В столовую мы ходили вместе и всегда садились за один и тот же стол в самом дальнем углу. За завтраком она отдавала мне свою порцию масла – крохотный кусочек, который хочется намазать на хлеб толстым слоем, но его всегда не хватает, а я угощала ее привезенными родителями яблоками, вишневым вареньем и шоколадом. Она никогда не съедала шоколад целиком, а откладывала понемножку в тумбочку, чтобы потом, в свою очередь, поделиться им со мной. Когда к чаю нам давали печенье, она обгладывала его по краям, чтобы получился идеально ровный кружок, и складывала эти кружки́ в стопку, а затем пододвигала всю стопку целиком к моей тарелке. Я очень обрадовалась, выяснив, что она терпеть не может молочную лапшу и щи и обожает вафли, – вкусы в еде у нас совпадали полностью.
В живописи мы разошлись: я считала величайшим художником всех времен Питера Брейгеля Старшего, о котором она имела самые смутные представления, а ей нравились Нестеров и Левитан. И тем не менее я регулярно рисовала для нее карикатуры на врачей, медсестер и больных, а она подкинула мне сюжет для будущего пейзажа: разрушенная кирпичная стена, а в проеме – синее небо, кукурузное поле, ласточки и огромный цветной дирижабль.

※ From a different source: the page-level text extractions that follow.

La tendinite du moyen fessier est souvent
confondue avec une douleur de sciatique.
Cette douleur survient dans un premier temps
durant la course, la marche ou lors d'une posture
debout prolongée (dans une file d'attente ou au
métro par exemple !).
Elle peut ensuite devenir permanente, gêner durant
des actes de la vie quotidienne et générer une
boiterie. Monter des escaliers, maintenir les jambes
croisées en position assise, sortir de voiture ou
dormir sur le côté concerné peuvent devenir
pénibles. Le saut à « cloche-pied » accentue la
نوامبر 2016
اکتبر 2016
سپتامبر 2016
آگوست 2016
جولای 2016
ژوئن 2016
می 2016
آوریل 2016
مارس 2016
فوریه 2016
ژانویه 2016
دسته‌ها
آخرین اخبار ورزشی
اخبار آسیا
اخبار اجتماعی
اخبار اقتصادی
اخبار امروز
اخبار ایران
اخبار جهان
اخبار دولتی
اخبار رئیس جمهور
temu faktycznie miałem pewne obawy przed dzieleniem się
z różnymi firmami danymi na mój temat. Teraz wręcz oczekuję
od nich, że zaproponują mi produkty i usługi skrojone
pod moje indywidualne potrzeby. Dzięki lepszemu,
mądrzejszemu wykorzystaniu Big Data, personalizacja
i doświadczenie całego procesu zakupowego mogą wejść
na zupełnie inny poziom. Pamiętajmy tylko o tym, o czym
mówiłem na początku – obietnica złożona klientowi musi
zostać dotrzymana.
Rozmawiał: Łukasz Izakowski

Я заметила, что настроение у нее меняется в зависимости от времени суток: с утра она обычно бывала веселой и улыбчивой, после полудня становилась задумчивой, а когда день переливался в вечер и за окном синели январские сумерки, ее задумчивость сменялась печалью, голубой и бездонной, как море. Она была явно старше меня, но я почему-то всегда воспринимала ее как неразумного ребенка, и, когда она грустила, я совершенно по-матерински прижимала ее голову к груди, ерошила ей волосы и молча баюкала ее, будто безвольную куклу.

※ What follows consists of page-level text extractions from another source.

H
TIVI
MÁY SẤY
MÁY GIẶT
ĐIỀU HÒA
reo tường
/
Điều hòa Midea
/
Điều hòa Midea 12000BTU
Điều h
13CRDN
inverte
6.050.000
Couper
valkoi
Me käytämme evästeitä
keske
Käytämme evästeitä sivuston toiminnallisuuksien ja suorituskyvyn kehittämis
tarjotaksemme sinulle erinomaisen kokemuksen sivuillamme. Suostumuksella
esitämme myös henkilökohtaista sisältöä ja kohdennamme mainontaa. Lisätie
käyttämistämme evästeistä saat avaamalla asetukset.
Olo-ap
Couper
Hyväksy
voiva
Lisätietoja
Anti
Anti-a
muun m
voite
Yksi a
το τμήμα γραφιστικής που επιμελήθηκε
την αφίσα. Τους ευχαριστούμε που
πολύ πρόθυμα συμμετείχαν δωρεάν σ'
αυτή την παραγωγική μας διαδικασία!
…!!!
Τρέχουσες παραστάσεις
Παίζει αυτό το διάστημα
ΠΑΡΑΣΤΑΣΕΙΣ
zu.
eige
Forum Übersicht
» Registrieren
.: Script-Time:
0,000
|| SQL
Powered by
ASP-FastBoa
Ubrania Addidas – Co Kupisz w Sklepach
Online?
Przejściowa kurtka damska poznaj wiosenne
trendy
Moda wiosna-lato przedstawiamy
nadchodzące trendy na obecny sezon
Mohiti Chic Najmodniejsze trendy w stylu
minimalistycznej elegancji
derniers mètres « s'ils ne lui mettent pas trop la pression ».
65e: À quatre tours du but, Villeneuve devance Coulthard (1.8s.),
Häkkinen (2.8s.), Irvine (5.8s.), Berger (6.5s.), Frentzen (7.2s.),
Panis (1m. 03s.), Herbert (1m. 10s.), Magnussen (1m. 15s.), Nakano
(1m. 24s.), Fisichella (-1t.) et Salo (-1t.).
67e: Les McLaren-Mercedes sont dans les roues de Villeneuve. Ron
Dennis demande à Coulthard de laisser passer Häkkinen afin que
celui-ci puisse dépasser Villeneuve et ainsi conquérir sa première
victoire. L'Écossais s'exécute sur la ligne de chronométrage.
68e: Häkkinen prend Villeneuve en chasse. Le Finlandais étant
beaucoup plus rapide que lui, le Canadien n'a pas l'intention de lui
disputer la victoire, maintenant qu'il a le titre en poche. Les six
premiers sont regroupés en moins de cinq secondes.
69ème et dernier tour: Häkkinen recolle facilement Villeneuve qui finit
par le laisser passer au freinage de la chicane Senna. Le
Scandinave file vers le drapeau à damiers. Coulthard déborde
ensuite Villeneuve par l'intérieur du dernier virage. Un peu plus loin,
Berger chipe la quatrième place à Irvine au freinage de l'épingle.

Иногда ее печаль передавалась и мне: я предчувствовала нашу скорую разлуку. Она почти выздоровела, да и я поправлялась семимильными шагами. Еще несколько деньков – и ее увезут куда-нибудь в детдом, а за мной приедут родители, и я вернусь в родную деревню. А пока я цеплялась за смутную, абсолютно несбыточную мечту: вот я говорю папе и маме, что эта девочка должна стать моей сестрой, родители серьезно кивают и решают ее удочерить, а потом мы все вместе едем домой под зажигательную праздничную музыку.
В реальности получилось по-другому: мы расстались даже не попрощавшись! Просто однажды она исчезла, а позже мне сообщили, что за ней приехал молодой человек, ее родственник, и забрал ее в город.

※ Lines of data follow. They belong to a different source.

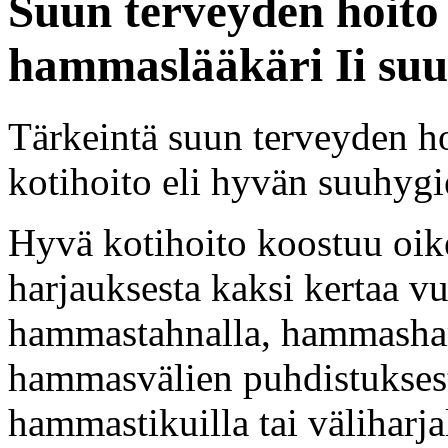
Suun terveyden hoito
hammaslääkäri Ii suu
Tärkeintä suun terveyden h
kotihoito eli hyvän suuhygi
Hyvä kotihoito koostuu oik
harjauksesta kaksi kertaa vu
hammastahnalla, hammasharj
hammasvälien puhdistukses
hammastikuilla tai väliharjal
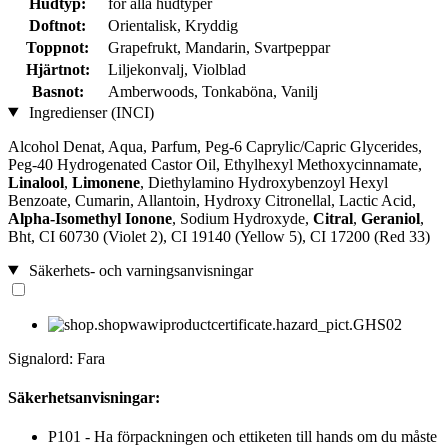
Hudtyp:
för alla hudtyper
Doftnot:
Orientalisk, Kryddig
Toppnot:
Grapefrukt, Mandarin, Svartpeppar
Hjärtnot:
Liljekonvalj, Violblad
Basnot:
Amberwoods, Tonkaböna, Vanilj
Ingredienser (INCI)
Alcohol Denat, Aqua, Parfum, Peg-6 Caprylic/Capric Glycerides,
Peg-40 Hydrogenated Castor Oil, Ethylhexyl Methoxycinnamate,
Linalool
,
Limonene
, Diethylamino Hydroxybenzoyl Hexyl
Benzoate, Cumarin, Allantoin, Hydroxy Citronellal, Lactic Acid,
Alpha-Isomethyl Ionone
, Sodium Hydroxyde,
Citral
,
Geraniol
,
Bht, CI 60730 (Violet 2), CI 19140 (Yellow 5), CI 17200 (Red 33)
Säkerhets- och varningsanvisningar
Signalord: Fara
Säkerhetsanvisningar:
P101 - Ha förpackningen och ettiketen till hands om du måste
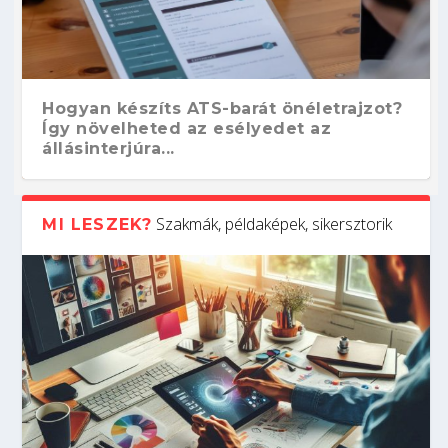
Hogyan készíts ATS-barát önéletrajzot?
Így növelheted az esélyedet az
állásinterjúra...
Szakmák, példaképek, sikersztorik
MI LESZEK?
Kitalálod, mire használják ezeket a
Nem sikerült az egyetemi felvételi?
Szoftverfejlesztő: verseny kódban –
Digitális detox – hogyan kapcsolódj ki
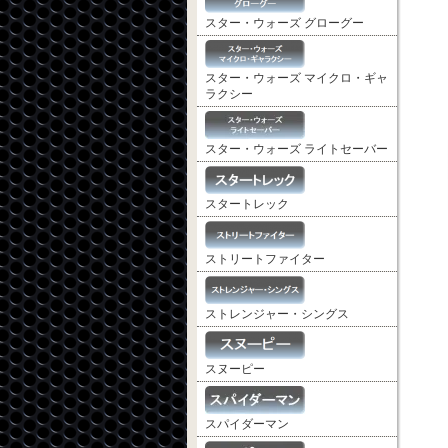
スター・ウォーズ グローグー
スター・ウォーズ マイクロ・ギャ
ラクシー
スター・ウォーズ ライトセーバー
スタートレック
ストリートファイター
ストレンジャー・シングス
スヌーピー
スパイダーマン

Сбитая с толку, остаток дня я проходила как в тумане, а вечером, когда улеглась в постель, привычно засунула руку под прохладную подушку и нащупала там листочек бумаги. На нем был криво накорябан номер телефона, а под ним – имя:
Зритель № 11
– Тебе не стыдно? – спросил я, глядя на белые штрихи дорожной разметки, сливающиеся в одну стремительно бегущую полосу.
Краем глаза я уловил, как она, сидя рядом, дернулась от этих слов, но промолчала, только вздохнула как-то прерывисто, как будто вот-вот разревется.
– Молчишь? Или, может быть, скажешь, что до сих пор меня не узнала, а?
Она не ответила, а полоса разметки побежала быстрее. Я перевел взгляд на спидометр: почти сто пятьдесят километров в час! Хоть мы и мчимся по трассе, а вокруг – ни души, все равно надо бы притормозить и успокоиться.
Моя пассажирка еле слышно хлюпнула носом, и я раздраженно ударил по тормозам. Машину начало заносить, но мне все-таки удалось справиться с управлением, и я более или менее удачно вырулил на обочину. Остановился, выпустил руль, отдышался. Потом повернулся к ней всем корпусом.
У меня руки чесались залепить ей пощечину, но, во-первых, я придерживаюсь принципа, что детей и женщин бить категорически нельзя, а во-вторых, у нее было сотрясение мозга, и я даже тряхнуть ее не смел, опасаясь, как бы ей не сделалось хуже.
– Я, конечно, понимаю твои чувства… – начал я, сдерживаясь изо всех сил, но вдруг сорвался и заорал: – Ты что, не могла позвонить нам из больницы?!
Она съежилась и вжала голову в плечи.
– Нечего тут жаться! Я хоть раз поднимал на тебя руку? Ни разу! И никогда не подниму! И плевать мне на то, что ты там себе навоображала! Я тебя три недели искал, весь город вверх дном перевернул! Мои друзья до сих пор тебя ищут, ты это понимаешь, а?